» **To do**
(A) In the Cologne Hauptbahnhof excerpt, which three cities do the Eurostar trains from Cologne to Paris run via?
(B) Summarize the Cologne Hauptbahnhof excerpt in two sentences.
(C) Write out the Cologne Hauptbahnhof excerpt word for word, starting at "Various high-speed services" and ending at "continuing to Frankfurt.".

» **Excerpted text**
*** Begin section ***

Cologne Hauptbahnhof is the hub of many Intercity Express and Intercity lines, mostly serving Cologne every hour or every two hours:

Various high-speed services connect most cities in Germany as well as several neighbouring countries in a few hours. Eurostar high-speed trains run from Cologne to Paris via Aachen, Liege and Brussels. An international Intercity Express service also operates every two hours during the day on the Brussels–Liege—Aachen–Cologne line, continuing to Frankfurt.

*** End section ***

» **Provided information**
*** Begin section ***

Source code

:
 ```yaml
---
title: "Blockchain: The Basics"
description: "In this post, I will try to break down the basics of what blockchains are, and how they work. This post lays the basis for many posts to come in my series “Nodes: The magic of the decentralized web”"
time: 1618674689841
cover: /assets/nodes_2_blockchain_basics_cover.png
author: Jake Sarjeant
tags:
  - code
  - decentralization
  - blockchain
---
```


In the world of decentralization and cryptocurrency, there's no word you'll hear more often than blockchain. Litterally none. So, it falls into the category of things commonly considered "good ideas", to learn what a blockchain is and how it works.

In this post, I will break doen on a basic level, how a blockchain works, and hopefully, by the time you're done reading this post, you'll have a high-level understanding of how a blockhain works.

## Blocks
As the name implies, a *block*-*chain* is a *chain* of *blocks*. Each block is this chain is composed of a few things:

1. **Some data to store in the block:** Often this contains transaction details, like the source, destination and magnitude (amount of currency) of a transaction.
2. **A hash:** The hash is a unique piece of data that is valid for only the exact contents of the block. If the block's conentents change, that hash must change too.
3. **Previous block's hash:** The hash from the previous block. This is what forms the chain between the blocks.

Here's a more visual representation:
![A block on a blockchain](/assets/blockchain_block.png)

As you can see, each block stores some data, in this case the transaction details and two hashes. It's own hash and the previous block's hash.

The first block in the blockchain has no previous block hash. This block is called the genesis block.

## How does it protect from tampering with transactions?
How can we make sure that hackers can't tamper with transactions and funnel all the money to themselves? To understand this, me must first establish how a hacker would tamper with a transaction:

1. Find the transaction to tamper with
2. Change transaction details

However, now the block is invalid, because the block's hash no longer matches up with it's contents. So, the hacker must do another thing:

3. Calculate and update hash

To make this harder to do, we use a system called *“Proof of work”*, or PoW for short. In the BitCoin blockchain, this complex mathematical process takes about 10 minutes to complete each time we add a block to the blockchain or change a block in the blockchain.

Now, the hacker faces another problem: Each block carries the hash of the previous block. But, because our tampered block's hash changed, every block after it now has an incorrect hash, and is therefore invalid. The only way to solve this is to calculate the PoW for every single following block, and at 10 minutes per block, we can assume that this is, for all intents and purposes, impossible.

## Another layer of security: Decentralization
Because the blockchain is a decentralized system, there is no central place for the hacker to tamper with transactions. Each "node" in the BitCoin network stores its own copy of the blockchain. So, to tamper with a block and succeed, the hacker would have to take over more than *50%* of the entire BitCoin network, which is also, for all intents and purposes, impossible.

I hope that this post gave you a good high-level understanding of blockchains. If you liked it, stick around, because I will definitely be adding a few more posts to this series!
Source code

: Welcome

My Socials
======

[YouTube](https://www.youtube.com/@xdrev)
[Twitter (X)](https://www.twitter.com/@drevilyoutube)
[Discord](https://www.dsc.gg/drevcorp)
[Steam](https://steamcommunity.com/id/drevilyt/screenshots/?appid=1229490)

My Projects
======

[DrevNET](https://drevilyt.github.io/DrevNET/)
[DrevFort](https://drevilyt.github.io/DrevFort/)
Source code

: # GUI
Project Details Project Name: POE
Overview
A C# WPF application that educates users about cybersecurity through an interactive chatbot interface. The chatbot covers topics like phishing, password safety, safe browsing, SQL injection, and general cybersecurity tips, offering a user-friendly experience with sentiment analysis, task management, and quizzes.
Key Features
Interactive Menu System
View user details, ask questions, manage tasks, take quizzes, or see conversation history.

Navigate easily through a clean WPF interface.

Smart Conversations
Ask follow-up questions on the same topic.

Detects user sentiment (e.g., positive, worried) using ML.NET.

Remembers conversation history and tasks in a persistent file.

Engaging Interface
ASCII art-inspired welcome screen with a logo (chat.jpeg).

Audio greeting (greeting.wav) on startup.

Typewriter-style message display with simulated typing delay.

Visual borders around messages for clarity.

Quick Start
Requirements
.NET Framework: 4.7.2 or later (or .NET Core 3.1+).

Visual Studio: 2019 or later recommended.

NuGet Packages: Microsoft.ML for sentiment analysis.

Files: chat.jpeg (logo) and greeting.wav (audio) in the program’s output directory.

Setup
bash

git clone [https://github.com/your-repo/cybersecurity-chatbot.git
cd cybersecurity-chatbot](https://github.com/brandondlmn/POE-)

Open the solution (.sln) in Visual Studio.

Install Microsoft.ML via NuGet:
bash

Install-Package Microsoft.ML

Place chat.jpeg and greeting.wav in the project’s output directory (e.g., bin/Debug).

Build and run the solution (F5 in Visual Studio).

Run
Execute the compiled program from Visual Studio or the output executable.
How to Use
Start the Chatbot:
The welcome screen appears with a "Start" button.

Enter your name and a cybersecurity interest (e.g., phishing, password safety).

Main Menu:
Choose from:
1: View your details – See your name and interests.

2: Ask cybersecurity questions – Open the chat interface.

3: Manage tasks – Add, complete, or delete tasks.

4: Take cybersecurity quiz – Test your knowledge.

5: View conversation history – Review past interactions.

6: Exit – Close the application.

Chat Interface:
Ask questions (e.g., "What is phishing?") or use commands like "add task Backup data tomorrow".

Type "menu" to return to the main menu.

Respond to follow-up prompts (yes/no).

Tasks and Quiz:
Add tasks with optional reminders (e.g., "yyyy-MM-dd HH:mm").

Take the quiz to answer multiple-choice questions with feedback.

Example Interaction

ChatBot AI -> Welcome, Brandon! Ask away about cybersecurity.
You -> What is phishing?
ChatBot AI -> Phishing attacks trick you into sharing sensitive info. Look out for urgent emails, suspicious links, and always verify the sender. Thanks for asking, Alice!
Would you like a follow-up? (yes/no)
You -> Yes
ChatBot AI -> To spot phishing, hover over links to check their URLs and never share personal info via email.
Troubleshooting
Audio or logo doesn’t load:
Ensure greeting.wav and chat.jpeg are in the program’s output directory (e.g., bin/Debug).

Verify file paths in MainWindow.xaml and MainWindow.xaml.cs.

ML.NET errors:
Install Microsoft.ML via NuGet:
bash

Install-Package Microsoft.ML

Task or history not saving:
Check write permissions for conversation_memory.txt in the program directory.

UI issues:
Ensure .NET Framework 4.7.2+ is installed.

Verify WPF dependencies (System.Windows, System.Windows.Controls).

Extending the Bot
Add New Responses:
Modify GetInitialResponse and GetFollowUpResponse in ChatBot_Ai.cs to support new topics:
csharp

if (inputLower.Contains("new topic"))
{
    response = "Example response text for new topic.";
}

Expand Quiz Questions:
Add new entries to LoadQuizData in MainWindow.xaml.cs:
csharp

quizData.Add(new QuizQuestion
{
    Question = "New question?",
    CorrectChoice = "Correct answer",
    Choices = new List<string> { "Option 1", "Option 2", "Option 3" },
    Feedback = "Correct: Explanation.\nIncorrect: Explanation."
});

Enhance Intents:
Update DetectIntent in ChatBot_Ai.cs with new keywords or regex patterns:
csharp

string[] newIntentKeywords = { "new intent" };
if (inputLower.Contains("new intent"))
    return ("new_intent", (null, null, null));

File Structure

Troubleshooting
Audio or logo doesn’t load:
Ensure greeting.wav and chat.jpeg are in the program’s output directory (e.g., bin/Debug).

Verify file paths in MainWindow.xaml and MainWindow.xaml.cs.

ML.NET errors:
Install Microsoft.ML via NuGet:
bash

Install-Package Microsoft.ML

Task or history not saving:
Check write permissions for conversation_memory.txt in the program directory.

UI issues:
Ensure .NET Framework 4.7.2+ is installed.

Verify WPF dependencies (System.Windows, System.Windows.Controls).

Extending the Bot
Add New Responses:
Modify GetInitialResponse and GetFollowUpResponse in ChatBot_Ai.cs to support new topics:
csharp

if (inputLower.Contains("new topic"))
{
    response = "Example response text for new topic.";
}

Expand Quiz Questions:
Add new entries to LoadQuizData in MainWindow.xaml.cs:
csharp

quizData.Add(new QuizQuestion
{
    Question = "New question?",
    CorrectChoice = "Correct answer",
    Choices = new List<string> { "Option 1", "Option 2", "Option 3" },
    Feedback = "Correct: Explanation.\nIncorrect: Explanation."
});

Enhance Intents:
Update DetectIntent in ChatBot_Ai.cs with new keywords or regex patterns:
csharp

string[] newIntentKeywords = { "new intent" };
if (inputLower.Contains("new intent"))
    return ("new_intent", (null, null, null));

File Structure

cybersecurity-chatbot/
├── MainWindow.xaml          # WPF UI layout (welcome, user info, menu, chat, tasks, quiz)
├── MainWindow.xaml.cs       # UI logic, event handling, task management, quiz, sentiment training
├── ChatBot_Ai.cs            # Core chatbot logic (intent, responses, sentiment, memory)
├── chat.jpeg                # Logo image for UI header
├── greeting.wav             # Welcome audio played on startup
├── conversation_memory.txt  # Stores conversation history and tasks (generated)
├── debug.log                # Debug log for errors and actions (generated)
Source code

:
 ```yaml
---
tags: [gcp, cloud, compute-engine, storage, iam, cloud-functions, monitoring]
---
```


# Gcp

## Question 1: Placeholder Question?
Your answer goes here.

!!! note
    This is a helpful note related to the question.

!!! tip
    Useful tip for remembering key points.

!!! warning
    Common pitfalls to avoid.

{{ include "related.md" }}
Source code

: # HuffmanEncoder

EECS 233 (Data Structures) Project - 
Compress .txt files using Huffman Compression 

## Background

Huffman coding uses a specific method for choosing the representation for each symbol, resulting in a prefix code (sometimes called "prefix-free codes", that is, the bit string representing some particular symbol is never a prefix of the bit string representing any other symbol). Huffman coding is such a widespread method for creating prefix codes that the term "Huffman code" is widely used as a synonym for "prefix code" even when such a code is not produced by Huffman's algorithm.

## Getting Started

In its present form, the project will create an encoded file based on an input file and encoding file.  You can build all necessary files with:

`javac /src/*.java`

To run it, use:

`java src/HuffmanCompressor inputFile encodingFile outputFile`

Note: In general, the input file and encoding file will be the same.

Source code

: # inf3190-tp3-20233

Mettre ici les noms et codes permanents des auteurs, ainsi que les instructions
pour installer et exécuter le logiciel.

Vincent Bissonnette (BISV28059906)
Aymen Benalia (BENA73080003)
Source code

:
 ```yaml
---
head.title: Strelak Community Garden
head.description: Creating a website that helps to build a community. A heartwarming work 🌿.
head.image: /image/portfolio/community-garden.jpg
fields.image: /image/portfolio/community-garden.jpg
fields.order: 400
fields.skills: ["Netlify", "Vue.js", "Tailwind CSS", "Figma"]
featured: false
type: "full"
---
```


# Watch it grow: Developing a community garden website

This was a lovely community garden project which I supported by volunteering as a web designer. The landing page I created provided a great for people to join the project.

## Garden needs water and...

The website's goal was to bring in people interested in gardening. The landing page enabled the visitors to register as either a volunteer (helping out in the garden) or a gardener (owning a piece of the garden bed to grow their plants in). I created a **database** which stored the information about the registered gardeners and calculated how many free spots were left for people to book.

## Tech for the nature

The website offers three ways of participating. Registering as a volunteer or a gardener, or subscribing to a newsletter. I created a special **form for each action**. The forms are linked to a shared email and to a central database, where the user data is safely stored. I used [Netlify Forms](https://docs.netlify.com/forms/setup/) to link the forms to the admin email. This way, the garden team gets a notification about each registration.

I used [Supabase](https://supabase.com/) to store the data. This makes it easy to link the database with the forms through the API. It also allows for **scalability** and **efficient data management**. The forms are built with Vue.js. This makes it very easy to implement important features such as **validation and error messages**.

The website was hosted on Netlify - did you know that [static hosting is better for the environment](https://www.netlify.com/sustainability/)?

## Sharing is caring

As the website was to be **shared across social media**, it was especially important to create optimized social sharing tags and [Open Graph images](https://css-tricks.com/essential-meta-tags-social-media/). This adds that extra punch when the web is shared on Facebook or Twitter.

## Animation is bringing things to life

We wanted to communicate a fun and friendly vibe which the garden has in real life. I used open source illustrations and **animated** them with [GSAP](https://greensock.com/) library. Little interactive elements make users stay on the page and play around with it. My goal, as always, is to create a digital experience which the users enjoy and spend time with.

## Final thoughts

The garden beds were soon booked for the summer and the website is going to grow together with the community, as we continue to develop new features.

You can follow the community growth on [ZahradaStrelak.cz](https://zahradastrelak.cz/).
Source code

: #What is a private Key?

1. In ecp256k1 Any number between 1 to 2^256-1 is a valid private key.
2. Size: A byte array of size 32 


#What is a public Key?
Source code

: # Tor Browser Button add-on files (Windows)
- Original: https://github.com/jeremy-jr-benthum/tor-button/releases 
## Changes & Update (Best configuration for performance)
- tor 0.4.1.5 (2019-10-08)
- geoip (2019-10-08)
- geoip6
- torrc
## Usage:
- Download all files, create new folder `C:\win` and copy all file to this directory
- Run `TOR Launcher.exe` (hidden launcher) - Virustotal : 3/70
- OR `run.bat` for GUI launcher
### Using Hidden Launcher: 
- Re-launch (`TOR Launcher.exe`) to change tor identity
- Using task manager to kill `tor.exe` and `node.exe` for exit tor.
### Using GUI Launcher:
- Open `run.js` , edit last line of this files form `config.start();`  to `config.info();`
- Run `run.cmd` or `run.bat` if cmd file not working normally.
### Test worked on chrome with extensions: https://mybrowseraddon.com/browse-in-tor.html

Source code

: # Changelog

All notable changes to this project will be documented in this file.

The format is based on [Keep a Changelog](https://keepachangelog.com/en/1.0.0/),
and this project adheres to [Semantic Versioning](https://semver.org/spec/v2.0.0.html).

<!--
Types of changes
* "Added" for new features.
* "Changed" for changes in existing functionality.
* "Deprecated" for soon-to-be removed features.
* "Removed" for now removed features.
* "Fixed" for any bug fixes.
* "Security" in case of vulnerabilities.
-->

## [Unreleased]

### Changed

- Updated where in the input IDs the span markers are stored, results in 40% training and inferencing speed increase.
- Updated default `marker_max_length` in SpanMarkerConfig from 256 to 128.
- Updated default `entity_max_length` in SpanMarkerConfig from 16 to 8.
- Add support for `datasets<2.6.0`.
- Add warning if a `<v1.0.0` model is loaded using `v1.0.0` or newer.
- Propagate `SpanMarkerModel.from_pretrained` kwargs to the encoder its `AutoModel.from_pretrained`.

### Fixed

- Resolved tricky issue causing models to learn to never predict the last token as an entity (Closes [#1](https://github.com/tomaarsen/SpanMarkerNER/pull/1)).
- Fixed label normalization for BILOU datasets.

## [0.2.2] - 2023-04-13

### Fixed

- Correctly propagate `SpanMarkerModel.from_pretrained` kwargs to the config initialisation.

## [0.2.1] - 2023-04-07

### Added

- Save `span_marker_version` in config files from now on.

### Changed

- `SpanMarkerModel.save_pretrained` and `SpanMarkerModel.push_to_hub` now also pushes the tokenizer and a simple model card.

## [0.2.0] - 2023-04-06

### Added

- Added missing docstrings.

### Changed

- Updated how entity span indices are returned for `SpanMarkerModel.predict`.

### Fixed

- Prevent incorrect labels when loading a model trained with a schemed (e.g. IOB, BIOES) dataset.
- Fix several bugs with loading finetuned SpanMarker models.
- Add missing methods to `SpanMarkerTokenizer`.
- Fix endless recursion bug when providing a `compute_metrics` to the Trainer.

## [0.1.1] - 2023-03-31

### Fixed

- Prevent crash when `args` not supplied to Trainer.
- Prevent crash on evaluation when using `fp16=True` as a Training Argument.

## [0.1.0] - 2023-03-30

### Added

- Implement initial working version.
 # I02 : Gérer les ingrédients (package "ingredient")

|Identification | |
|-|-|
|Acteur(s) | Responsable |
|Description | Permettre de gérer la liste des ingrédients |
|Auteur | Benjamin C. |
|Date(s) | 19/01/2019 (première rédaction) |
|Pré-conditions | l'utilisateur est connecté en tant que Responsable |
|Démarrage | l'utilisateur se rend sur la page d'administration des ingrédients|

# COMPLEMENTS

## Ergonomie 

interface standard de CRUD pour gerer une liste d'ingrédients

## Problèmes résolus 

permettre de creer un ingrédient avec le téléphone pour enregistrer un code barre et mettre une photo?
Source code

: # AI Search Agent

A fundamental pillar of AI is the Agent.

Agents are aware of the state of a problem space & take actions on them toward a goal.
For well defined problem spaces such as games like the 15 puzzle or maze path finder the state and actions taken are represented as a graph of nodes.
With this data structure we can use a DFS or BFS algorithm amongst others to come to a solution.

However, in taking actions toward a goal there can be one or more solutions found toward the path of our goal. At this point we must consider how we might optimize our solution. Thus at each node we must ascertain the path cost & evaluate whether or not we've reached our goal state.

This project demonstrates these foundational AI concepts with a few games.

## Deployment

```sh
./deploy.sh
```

*** End section ***

» **Replies**
(A) Aachen, Liege and Brussels.

(B) Cologne Hauptbahnhof is a hub for many Intercity Express and Intercity lines, most of which serve Cologne every hour or every two hours, and high-speed services link it to most German cities and several neighbouring countries within a few hours. Eurostar trains run from Cologne to Paris via Aachen, Liege and Brussels, and an international Intercity Express runs every two hours during the day on the Brussels–Liege–Aachen–Cologne line, continuing to Frankfurt.

(C)
Various high-speed services connect most cities in Germany as well as several neighbouring countries in a few hours. Eurostar high-speed trains run from Cologne to Paris via Aachen, Liege and Brussels. An international Intercity Express service also operates every two hours during the day on the Brussels–Liege—Aachen–Cologne line, continuing to Frankfurt.